The presenters have extensive experience in the field of privacy-preserving data mining, including the theory and application of privacy techniques. They have published several well-cited papers on privacy. For instance, Krishnaram Kenthapadi and Ilya Mironov co-authored the second paper on differential privacy (EUROCRYPT 2006), which introduced the notion of (\epsilon, \delta)-differential privacy. Abhradeep Guha Thakurta’s research on differential privacy and machine learning has appeared in reputed venues such as STOC, FOCS, NIPS, KDD, and ICML. They also have rich experience applying privacy techniques in practice (LinkedIn Salary and LinkedIn's PriPeARL framework for privacy-preserving analytics and reporting, Google’s RAPPOR, and Apple’s differential privacy deployment for iOS & macOS respectively), and have been providing technical leadership on AI and privacy at their respective organizations.

Krishnaram Kenthapadi is part of the AI team at LinkedIn, where he leads the fairness, transparency, explainability, and privacy modeling efforts across different LinkedIn applications. He also serves as LinkedIn's representative in Microsoft's AI and Ethics in Engineering and Research (AETHER) Committee. He shaped the technical roadmap and led the privacy/modeling efforts for LinkedIn Salary product, and prior to that, served as the relevance lead for the LinkedIn Careers and Talent Solutions AI team, which powers search/recommendation products at the intersection of members, recruiters, and career opportunities. He also led the development of LinkedIn's PriPeARL system for privacy-preserving analytics. Previously, he was a Researcher at Microsoft Research Silicon Valley, where his work resulted in product impact (and Gold Star / Technology Transfer awards), and several publications/patents. He received his Ph.D. degree in Computer Science from Stanford University in 2006, for his thesis, "Models and Algorithms for Data Privacy". He serves regularly on the program committees of KDD, WWW, WSDM, and related conferences, and co-chaired the 2014 ACM Symposium on Computing for Development. He received the CIKM best case studies paper award, the SODA best student paper award, and the WWW best paper award nomination for his work on privacy-preserving publishing of web search logs. He has published 35+ papers, with 2500+ citations and filed 130+ patents.

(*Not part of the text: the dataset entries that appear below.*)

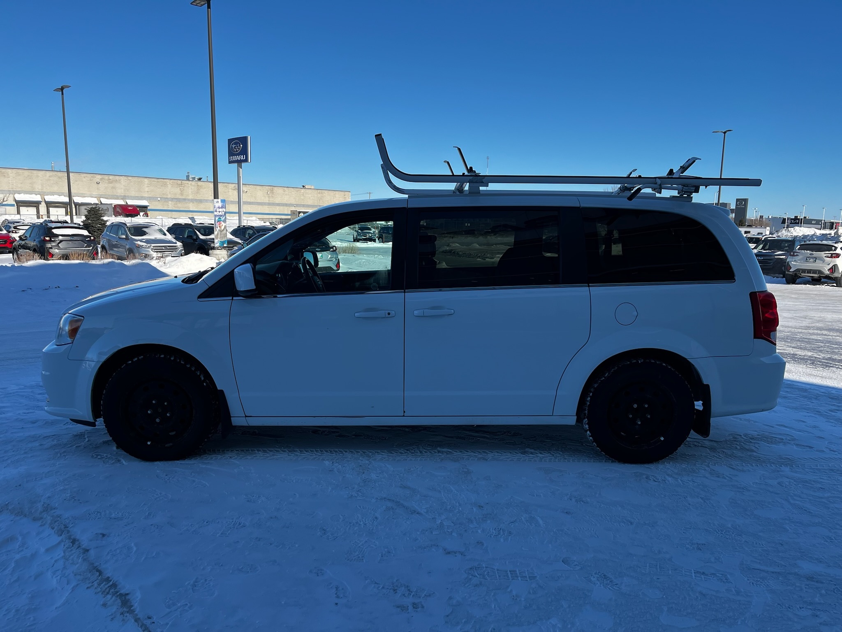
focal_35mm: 26
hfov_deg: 67.3
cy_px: 316
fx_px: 632
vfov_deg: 53.1
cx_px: 421
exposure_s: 1/3135
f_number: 1.6
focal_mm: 5.1
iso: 50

Ilya Mironov is a Staff Research Scientist at Google Brain working in privacy of machine learning. Prior to joining Google, he was a Researcher at Microsoft Research Silicon Valley, where he co-authored seminal works on applications and implementations of differential privacy. He was a keynote speaker at several recent events, such as Private and Secure Machine Learning workshop at ICML 2017, Theory and Practice of Differential Privacy workshop co-located with ACM CCS 2017, and NordSec 2017. He graduated with a Ph.D. in Computer Science from Stanford in 2003.

Abhradeep Guha Thakurta is an Assistant Professor in the Department of Computer Science at University of California Santa Cruz. His primary research interest is in the intersection of data privacy and machine learning. He focuses on demonstrating, both theoretically and in practice, that privacy enables designing better machine learning algorithms, and vice versa. Prior to joining the academia, Abhradeep was a Senior Machine Learning Scientist at Apple, where he was the primary algorithm designer in deploying local differential privacy on iOS 10, and macOS Sierra. This project is possibly one of the largest industrial deployments of differential privacy and has resulted in at least 200+ press articles, a follow-up paper at NIPS 2017, and four granted patents. He won the Early Career Award in 2016 from Pennsylvania State University for the same project. Before Apple, Abhradeep worked as a post-doctoral researcher at Microsoft Research Silicon Valley and Stanford University, and then he worked as a Research Scientist at Yahoo Research. He did his Ph.D. from Pennsylvania State University.